If you have evidence to the contrary, or sources/citations for where you claim he was not religious, or that WWII was not a modern day Christian crusade, please, feel free to rewrite the history books.

Otherwise, to put it in short, from all of his collective speeches and writings...


"I am now, as before, a Catholic, and will always remain so... I believe today that my conduct is in accordance with the will of the Almighty Creator... our movement is Christian... I believe I would be no Christian, but a very devil, if I did not, as did our Lord two thousand years ago, turn against those by whom today this poor people are plundered and exposed.

I recognize the representatives of [the Jewish] race as pestilent for the state and for the church and perhaps I am thereby doing Christianity a great service by pushing them out of schools and public functions.

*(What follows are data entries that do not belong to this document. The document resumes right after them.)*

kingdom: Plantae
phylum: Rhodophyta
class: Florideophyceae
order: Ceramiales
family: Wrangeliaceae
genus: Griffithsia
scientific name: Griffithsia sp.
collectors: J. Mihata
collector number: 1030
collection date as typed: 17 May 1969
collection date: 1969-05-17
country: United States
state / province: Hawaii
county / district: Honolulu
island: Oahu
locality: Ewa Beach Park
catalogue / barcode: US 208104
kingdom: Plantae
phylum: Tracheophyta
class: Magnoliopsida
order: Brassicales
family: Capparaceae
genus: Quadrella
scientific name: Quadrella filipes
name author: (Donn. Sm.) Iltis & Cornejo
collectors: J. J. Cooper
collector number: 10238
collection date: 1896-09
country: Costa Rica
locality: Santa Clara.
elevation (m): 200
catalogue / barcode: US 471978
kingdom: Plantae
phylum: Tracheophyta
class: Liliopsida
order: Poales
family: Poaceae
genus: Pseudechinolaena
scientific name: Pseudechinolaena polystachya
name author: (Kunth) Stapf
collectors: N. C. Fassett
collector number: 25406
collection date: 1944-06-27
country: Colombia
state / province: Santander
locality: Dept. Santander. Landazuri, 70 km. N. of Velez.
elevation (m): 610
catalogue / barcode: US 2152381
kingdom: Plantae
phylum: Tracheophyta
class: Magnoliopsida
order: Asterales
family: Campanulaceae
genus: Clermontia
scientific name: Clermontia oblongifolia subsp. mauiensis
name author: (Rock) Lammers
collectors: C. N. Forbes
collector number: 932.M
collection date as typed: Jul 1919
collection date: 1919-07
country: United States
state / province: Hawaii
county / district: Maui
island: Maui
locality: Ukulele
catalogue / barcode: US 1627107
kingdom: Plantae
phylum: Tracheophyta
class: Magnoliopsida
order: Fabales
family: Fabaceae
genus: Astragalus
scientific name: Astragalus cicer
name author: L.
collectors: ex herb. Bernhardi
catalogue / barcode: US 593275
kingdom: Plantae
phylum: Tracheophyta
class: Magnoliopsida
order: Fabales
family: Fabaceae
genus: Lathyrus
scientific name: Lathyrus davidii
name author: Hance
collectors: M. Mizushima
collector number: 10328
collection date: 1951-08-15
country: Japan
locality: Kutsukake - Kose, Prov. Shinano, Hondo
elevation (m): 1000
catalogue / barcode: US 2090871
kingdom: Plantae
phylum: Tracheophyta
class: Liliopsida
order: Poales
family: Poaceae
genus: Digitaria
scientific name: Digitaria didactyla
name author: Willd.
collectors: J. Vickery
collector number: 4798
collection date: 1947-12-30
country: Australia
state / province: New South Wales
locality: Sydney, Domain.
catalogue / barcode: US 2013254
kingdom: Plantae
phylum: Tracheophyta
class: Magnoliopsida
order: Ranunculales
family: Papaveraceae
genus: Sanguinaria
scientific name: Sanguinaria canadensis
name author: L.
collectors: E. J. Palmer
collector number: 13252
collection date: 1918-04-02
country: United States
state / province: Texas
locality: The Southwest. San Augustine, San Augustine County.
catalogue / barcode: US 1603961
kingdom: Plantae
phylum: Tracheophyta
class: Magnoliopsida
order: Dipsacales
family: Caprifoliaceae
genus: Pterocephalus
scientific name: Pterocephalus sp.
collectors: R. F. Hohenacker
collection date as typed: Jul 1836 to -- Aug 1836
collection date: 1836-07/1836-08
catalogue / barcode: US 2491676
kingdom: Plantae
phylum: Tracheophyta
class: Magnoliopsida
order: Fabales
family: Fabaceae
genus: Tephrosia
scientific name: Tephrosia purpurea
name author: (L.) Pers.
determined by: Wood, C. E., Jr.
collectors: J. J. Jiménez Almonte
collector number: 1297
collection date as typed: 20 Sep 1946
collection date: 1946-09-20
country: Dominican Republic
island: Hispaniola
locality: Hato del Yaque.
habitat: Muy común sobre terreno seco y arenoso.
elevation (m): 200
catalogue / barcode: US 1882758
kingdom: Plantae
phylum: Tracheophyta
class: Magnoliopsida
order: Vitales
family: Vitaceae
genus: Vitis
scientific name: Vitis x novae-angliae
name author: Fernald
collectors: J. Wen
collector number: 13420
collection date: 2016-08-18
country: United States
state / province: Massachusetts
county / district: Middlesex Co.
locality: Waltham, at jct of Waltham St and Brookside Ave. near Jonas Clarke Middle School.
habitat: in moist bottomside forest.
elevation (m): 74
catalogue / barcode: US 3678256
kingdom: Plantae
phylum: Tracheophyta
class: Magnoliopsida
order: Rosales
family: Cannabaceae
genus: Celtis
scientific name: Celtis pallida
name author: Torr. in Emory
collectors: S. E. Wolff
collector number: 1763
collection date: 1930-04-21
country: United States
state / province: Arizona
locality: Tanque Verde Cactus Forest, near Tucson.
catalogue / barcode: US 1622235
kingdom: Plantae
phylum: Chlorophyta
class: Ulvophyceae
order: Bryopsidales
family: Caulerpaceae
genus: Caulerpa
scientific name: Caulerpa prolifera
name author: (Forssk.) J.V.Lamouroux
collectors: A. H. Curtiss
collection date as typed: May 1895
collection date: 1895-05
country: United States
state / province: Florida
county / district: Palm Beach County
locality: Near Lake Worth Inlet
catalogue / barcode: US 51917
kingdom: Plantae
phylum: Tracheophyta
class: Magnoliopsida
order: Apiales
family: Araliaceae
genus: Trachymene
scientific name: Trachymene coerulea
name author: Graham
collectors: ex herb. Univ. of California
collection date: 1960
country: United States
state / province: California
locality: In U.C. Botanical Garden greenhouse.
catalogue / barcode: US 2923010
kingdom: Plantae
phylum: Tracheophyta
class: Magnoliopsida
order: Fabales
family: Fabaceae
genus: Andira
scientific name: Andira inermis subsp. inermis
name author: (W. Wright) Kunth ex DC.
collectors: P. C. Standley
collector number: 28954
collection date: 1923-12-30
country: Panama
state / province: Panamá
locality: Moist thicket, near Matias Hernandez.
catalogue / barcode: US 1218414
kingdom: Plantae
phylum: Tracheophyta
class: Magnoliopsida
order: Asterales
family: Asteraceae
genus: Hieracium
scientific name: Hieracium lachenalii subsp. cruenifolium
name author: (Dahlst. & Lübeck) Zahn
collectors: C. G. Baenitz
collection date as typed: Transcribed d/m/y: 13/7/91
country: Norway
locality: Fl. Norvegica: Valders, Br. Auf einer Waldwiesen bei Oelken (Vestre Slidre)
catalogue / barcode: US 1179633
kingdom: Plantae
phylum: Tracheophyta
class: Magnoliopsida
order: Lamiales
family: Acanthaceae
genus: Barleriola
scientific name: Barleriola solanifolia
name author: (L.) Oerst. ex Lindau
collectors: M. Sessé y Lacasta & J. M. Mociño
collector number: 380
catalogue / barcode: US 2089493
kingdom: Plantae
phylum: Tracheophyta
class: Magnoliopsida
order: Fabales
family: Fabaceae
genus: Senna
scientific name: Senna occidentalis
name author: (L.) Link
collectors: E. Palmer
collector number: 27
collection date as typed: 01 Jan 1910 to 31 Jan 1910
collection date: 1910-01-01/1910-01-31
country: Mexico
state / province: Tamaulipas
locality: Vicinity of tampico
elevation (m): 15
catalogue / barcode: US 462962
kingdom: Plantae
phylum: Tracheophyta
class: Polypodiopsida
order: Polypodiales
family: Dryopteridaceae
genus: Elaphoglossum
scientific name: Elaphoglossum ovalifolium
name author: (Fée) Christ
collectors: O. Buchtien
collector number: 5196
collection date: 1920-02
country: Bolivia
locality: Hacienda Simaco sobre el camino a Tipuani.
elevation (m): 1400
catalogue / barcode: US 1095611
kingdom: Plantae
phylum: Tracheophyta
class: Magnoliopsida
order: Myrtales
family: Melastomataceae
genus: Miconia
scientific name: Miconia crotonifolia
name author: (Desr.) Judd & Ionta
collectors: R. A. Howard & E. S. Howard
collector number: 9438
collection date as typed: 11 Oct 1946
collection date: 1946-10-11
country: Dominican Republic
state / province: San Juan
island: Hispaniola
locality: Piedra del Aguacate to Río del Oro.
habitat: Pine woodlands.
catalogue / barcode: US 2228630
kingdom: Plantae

Christianity is the basis of our collective morality, and it matters not whether these weapons of ours are humane: if they gain us our freedom, they are justified before our conscience and before our God."

-[Adolf Hitler]

--------------------------------------------------------------------------------

Yet still today people have the audacity and ignorance to say he was atheist.


Billions refer to themselves as "Christian" or "spiritual" or "religious".  The majority do nothing to represent Christ and are simply nominal Christians at best...it's an utterly meaningless association.     

Hitler was simpy disturbed and deranged. 

It matters not which "religion" he may have claimed to associate with be it Christianity or Hinduism or Islam or Catholicism or Satanism.  Short story is, a representative of Christ he was not.....that he fully and completely demonstrated LOL.   

It matters not if a library full of signed, authenticated documents (by Hitler) was produced that indicated his association with a Christian organization or if a 6-hour documentary was unearthed that showed nothing but Hitler's extensive collection of "I Love Jesus" tshirts and Christmas sweaters or if his personal diary including 100,000 entries of, "Boy howdy I love Jesus!" was uncovered.  Simple fact is, Hitler did nothing to represent Christ or live his life according to the will and purposes of God.   

The connection folks attempt to make between Hitler and Christianity is laughable and displays nothing but simple ignorance on part of those attempting to make that connection.....that's not an insult either....ignorance is simply ignorance.